There has been some conflict recently in a dog training community that I consider myself a part of. I know I know, what else is new, right?
This time, the source of this conflict was a seemingly innocuous question. Someone observed that the dog training/dog sports community appeared to skew towards white women, and wondered how we might make the community more welcome to Black, Indigenous, People of Color (BIPOC). Some of us were thrilled that this person bothered to ask this question. Others felt this community was not the place for this kind of discussion.
I have considered posting this response within that community but I have concerns about my voice getting lost in the mix. I also worry my comments will disappear as has happened with the original post asking this question.
At this time, I feel safer posting here on my own blog, so here are some ways you can support the BIPOC Dog Trainers and dog sport competitors in your life.
- Listen to us: When we find the courage to tell you about our challenges. Sit down, and listen. We don’t need you solve our problems, we don’t need you to tell us it will be okay. We certainly don’t need you to change the subject because you are uncomfortable. We need you to bear witness to our pain.
- Show up for us: We need you to show up for us and perform some of the emotional labour involved in combating racism. This means challenging racist beliefs, actions and policies when you see them. At home, at work, in the dog sport community, and in your professional organizations.

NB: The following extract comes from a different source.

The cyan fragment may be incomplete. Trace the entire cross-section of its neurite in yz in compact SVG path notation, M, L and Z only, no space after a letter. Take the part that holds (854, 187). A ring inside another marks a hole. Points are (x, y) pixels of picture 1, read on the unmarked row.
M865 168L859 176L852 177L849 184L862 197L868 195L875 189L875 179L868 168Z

- Increase Our Visibility: In order to feel welcome in a community, we need to know that we are not alone. How many people of color do you know in YOUR dog sport community? What are you doing to promote them or highlight their success? Increasing our visibility can be as simple as liking a business page and commenting on a post, or referring someone to a qualified BIPOC trainer in your area. It can be as large as recommending a BIPOC as a presenter at your next industry conference.
- Increase our opportunities: Providing educational opportunities to BIPOC, provides a way to encourage us into your industry. You can do this on a small scale by offering a free or discounted class to a BIPOC. You can do this on a larger scale by offering professional training to BIPOC at a discounted rate.
- Pay us: If someone has dedicated their time and energy to becoming qualified to provide you with a training or behavior service, we deserve to be paid for our work. Do not ask us for a discount, do not ask us for free behavior advice.
I am sure that as I process things, I will have other things to add here, but I believe this is a good start.